Now, a new method of analysis, topological data analysis (TDA), promises to uncover the underlying patterns in everything from climate research data to crystalline materials and in digital pictures posted online.
Patterns in data -- big and small -- are hiding in a torrent of bits, bytes and data points, and the need to decipher real signals from false positives and anomalies has never been greater as epic global studies deliver ever bigger data sets. Originating in the world of mathematics and now spearheaded by researchers at the University of Liverpool, the ‘topological’ part of TDA refers to how it stems from formulae to describe the relationships between shapes and spaces.
“Topological data analysis visualises data in a way understandable for human experts,” says Dr Vitaliy Kurlin from the University of Liverpool. “It’s ideal for difficult cases when it’s hard to find patterns behind the data, and now it’s moving on from pure abstract models to practical uses.”
A 2011 paper published in PNAS showed how TDA was used on genetic data to reveal a previously unknown subset of a type of breast cancer. Astonishingly, these patients exhibited 100% survival and no tumour metastasis. Painful, expensive and invasive treatments could be safely avoided, and resources redirected to those more in need.
Kurlin and colleagues are now applying similar non-linear analysis in areas such as new materials discovery. Computer simulations can identify millions of potential materials defined by different atomic configurations, but which ones are worth synthesising for real, physical tests? TDA can be used to uncover unexpected patterns in data because of the way it works beyond scales, where you don’t know the distance between two points. The result can help researchers focus on better candidates for success, like properties of stability for example.

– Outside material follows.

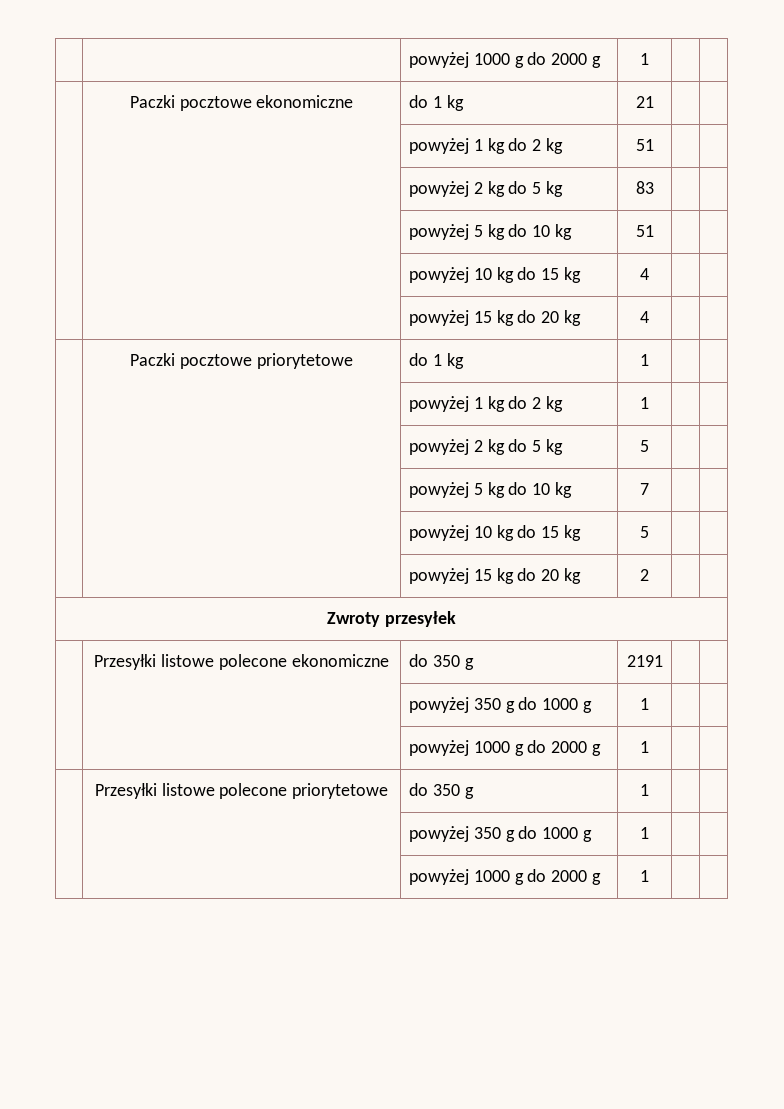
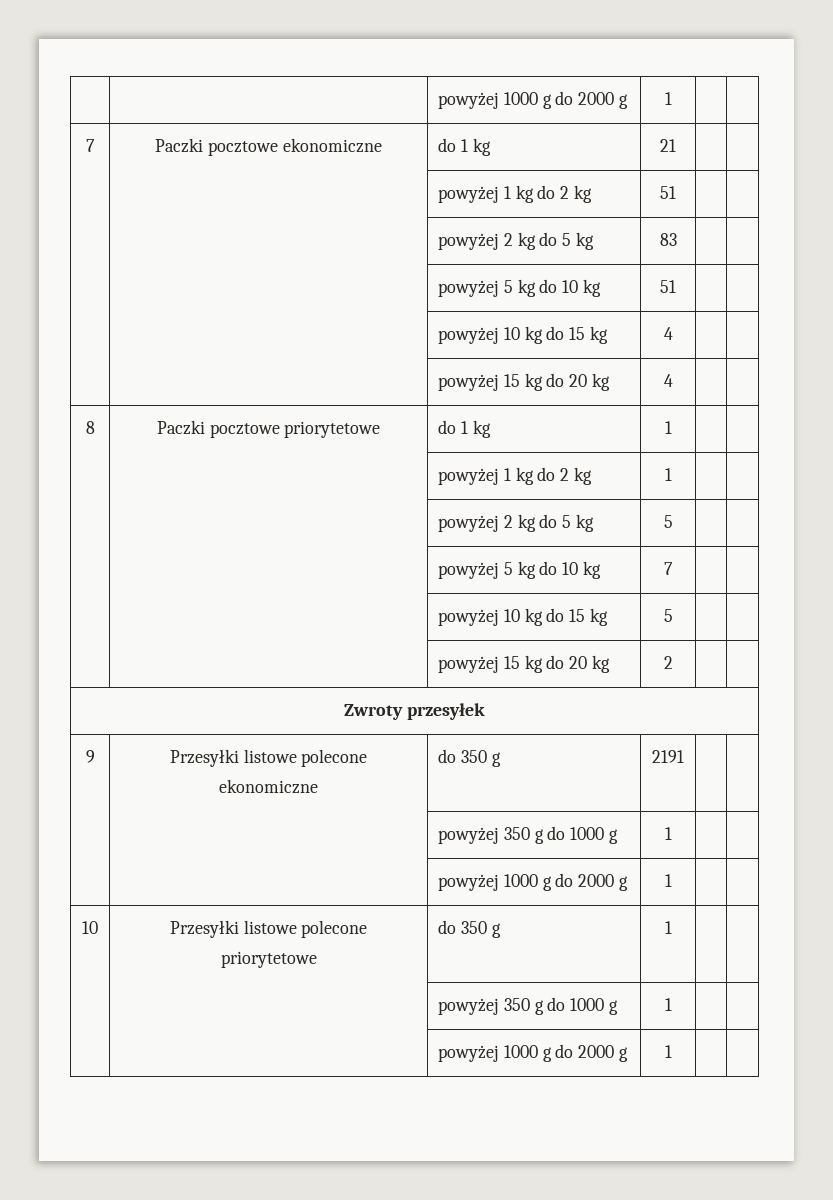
[408,52,602,68] [640,53,649,65] | | powyżej 1000 g do 2000 g | 1 | | // -> [438,91,628,109] [664,92,672,105] [86,139,95,152] | | powyżej 1000 g do 2000 g | 1 | | // 7
(649, 317) none -> [85,421,95,434] 8
(456, 619) none -> [85,750,95,763] 9
(649, 747) none -> [82,921,98,934] 10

In climate research, Kurlin has used to TDA to analyse ‘atmospheric rivers’ of water vapour. Like a river in the sky, these filaments can stretch from Hawaii to California, and could carry as much water as the Amazon River. But are hugely complex to detect because they are not continuous -- it’s akin to trying to find formulas to explain the way smoke curls from a cigarette. “Climate scientists cannot detect atmospheric rivers or even agree a common definition because their geometric structures are highly volatile. I think they can be described only in topological terms,” Kurlin explains.
A more everyday use of TDA principles can be found in ‘super pixels’: these are connected regions of many similar pixels that make up an image. An eye, forehead or single colour matte background could be collated into super pixels, so compression software like the familiar jpegs we use in our smartphones have less complex data to deal with. This can save computer processing time and power, and assist in facial recognition in crime scene images, or for social media applications.
The momentum in this field has formed the Centre for Topological Data Analysis (CTDA), which brings together the expertise of a dozen researchers from Liverpool’s Department of Computer Science and Materials Innovation Factory, alongside the University of Oxford’s Mathematical Institute and Statistics Department, and the University of Swansea’s mathematics and physics departments. The Centre answers a £14 million call for `New approaches to data science’ issued by UK Research Council EPSRC (now a part of UK Research and Innovation).
“The University of Liverpool is a great environment for cooperation,” says Kurlin. “With the new Materials Innovation Factory built to host chemists and computer scientists and researchers from related disciplines, as well as industry links, it’s important to have people from different disciplines in the same place.”